> _What the task asks_: What is needed is a copy of each line in the listing below that contains "auch".

> _Source material_:

================================

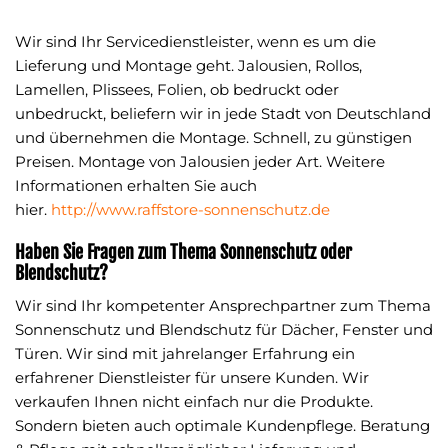
Wir sind Ihr Servicedienstleister, wenn es um die
Lieferung und Montage geht. Jalousien, Rollos,
Lamellen, Plissees, Folien, ob bedruckt oder
unbedruckt, beliefern wir in jede Stadt von Deutschland
und übernehmen die Montage. Schnell, zu günstigen
Preisen. Montage von Jalousien jeder Art. Weitere
Informationen erhalten Sie auch
hier.
http://www.raffstore-sonnenschutz.de
Haben Sie Fragen zum Thema Sonnenschutz oder
Blendschutz?
Wir sind Ihr kompetenter Ansprechpartner zum Thema
Sonnenschutz und Blendschutz für Dächer, Fenster und
Türen. Wir sind mit jahrelanger Erfahrung ein
erfahrener Dienstleister für unsere Kunden. Wir
verkaufen Ihnen nicht einfach nur die Produkte.
Sondern bieten auch optimale Kundenpflege. Beratung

================================

> _Reply to the exercise_:
Informationen erhalten Sie auch
Sondern bieten auch optimale Kundenpflege. Beratung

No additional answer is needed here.